Sunday, June 12, 2016

The medical team


The diseases I am seeing now are quite different from what I saw in the US. Some are due to poor sanitation. I have never treated neurocysticercosis until I got here. It does exist in the US, but it is very rare. Some diseases are related to being in the tropics. I treat as many patients for malaria in a week here as I did in over three decades of practice in the US. (I saw one case of malaria in my medical residency and then never again.) Arusha is located at 4,000 ft on the foothills of Mount Meru so it is a bit too cool for the malaria mosquito.  We don't see as much here as in other areas.  Some medical problems are related to poverty. Typically people wait until they are very sick before they present to the hospital. A common scenario is a patient coming to the hospital with a 3 month history of diarrhea and two weeks of vomiting.  By the time they get to the hospital, they are emaciated. I have never used children's blood pressure cuffs on adults before. I do this on a daily basis here because of so many extremely skinny arms.

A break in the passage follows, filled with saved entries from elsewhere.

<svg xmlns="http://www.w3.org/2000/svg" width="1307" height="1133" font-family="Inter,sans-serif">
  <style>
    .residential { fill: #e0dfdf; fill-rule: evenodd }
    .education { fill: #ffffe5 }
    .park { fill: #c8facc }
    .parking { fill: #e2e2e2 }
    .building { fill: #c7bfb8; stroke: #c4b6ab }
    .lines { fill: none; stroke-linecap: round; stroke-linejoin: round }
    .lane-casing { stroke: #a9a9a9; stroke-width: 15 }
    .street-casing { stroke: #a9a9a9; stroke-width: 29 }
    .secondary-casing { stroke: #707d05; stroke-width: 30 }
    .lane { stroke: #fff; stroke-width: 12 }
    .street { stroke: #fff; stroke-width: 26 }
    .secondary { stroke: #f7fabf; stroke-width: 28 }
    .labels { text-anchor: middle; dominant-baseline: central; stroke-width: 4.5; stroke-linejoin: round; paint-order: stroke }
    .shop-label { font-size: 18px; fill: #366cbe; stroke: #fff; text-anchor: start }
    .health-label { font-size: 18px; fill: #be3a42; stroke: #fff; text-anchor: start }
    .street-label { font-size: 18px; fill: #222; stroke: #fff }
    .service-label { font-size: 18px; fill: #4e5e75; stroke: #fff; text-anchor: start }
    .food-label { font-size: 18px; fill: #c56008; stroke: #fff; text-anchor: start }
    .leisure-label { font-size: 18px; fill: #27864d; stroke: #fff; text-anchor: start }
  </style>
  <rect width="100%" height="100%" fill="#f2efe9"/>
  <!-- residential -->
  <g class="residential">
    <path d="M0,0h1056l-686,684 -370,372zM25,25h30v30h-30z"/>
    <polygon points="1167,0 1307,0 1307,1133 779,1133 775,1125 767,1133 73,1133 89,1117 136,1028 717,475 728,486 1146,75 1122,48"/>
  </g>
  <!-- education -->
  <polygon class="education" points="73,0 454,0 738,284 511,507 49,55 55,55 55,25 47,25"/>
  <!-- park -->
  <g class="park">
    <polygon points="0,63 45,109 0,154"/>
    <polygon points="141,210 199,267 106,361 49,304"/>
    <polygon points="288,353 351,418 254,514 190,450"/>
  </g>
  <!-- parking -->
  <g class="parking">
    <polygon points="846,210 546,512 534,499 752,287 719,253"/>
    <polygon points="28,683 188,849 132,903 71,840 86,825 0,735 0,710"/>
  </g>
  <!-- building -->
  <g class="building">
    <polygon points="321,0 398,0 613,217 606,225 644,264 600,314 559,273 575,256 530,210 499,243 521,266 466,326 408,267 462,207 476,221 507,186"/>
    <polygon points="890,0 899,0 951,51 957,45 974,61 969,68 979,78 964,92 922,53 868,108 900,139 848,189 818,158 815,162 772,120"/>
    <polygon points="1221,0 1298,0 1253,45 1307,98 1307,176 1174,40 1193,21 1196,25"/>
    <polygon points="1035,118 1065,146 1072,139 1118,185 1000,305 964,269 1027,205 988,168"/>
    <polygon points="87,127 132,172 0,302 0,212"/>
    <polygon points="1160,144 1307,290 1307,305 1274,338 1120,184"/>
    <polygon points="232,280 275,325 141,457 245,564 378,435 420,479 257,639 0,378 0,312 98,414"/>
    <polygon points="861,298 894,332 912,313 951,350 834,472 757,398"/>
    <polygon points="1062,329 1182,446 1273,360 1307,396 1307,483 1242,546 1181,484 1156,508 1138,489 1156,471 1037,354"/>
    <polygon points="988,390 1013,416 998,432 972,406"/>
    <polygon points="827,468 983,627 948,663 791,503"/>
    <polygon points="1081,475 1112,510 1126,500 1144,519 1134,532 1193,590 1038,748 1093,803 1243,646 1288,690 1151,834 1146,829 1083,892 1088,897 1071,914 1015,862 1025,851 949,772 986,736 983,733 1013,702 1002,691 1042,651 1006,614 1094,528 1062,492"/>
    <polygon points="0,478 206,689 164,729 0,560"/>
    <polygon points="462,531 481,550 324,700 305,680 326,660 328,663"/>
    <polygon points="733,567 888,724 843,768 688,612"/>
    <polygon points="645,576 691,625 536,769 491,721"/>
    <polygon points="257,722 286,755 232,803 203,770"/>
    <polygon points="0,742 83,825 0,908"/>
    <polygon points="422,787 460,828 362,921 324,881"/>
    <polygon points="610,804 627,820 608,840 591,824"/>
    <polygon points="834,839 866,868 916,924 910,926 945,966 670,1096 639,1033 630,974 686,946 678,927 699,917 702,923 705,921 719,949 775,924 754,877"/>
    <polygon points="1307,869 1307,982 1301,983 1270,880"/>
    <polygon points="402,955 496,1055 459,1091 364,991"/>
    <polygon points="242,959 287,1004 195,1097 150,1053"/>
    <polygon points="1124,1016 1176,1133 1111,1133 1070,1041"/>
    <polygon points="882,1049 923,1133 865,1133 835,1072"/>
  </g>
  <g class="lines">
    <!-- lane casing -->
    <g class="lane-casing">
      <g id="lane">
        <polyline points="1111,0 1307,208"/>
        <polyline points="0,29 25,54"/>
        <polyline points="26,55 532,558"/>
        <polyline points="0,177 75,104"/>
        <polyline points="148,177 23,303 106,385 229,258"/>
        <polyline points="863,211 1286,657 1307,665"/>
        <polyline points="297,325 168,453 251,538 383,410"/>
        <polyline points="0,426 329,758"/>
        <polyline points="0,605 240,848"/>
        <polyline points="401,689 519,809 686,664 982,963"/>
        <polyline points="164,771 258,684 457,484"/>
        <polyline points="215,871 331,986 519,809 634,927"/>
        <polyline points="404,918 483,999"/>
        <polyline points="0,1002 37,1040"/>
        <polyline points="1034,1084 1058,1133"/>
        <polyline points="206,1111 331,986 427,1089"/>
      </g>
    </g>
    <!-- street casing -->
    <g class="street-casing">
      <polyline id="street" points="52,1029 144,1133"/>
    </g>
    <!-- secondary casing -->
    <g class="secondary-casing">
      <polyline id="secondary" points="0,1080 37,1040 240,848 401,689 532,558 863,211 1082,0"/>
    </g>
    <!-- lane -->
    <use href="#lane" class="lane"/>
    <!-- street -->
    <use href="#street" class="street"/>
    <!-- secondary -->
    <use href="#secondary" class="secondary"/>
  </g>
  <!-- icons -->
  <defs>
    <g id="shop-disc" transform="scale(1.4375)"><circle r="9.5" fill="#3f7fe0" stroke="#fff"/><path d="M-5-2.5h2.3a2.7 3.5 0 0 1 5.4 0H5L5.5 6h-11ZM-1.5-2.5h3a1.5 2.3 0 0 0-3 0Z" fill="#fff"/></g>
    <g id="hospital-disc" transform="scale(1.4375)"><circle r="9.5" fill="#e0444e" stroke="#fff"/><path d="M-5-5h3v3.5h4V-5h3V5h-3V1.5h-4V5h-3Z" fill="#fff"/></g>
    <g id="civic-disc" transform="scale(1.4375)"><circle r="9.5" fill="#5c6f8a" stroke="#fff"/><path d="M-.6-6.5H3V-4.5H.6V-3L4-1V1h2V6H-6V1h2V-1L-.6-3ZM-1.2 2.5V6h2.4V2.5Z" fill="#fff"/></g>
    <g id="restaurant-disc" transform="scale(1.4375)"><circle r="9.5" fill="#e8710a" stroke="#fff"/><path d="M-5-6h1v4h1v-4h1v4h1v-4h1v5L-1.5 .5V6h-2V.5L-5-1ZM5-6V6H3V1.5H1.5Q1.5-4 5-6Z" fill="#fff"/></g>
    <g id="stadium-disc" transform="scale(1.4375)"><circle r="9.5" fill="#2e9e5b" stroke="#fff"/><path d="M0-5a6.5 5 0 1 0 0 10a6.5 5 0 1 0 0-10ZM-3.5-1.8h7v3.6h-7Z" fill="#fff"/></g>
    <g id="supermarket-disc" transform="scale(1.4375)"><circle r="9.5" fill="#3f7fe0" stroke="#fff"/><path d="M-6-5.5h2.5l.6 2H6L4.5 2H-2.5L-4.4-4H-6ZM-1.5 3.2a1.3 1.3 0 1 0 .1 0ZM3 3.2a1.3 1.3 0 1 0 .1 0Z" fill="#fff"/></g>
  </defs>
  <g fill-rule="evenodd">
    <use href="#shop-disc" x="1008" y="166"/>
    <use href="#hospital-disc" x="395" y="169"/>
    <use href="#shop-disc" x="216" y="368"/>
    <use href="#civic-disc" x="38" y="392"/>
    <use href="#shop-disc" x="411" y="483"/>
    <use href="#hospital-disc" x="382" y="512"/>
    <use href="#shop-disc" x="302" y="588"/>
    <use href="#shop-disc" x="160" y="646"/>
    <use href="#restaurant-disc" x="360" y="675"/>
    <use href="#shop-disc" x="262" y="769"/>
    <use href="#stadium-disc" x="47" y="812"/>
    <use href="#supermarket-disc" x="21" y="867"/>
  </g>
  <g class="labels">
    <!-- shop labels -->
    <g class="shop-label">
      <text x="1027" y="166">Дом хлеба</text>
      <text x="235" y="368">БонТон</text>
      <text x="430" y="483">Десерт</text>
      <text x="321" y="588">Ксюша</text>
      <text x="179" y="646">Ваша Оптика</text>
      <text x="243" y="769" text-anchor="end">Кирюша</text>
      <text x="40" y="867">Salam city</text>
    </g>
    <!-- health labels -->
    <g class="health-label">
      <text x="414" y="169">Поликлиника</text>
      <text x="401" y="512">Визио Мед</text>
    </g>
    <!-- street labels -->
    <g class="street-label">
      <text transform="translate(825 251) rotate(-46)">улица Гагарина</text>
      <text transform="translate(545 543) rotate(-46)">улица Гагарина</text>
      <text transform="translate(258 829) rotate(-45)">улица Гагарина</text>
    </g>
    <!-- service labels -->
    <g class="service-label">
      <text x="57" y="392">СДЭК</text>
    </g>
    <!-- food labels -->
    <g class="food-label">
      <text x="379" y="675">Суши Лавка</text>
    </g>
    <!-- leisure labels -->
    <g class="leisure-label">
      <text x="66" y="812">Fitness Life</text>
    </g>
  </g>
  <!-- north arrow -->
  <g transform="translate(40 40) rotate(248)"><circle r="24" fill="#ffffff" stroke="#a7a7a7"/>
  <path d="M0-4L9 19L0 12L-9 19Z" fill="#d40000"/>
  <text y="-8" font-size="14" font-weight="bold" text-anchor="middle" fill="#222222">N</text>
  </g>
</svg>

In the US, AIDS is treated by AIDS specialty teams for inpatients and outpatients. While there is an outpatient AIDS clinic here, when the patients are admitted to the hospital here with a complication of AIDS, I treat them.  In addition to triple drug therapy for the AIDS virus itself,  there are medications used to prevent infections depending on the CD4 count. There are also additional treatments for actual infection complications. A normal CD4 count  is often above 1000 and definitely above 500. Getting down under 200 is a high-risk situation. Just this week, I saw a patient with a CD4 count of 4. There are a variety of misunderstandings and logistic reasons that people end up not taking their AIDS pills.  

There are few functioning sinks on the medical words. So much for hand washing. I go through a pocket-sized bottle of hand sanitizer a daily basis. There are only multiple patient wards. There are no isolation rooms. TB patients are put next to the window in hopes that the bugs go out the window instead of onto the other patients. I am definitely going to get checked for AIDS and TB when I get back to the US.

The photo shows the medical team including an American resident here for one month and the Tanzanian Assistant Medical Officer.  An AMO is like a physician assistant in the US.  She has her hands full filling all the gaps in my medical knowledge.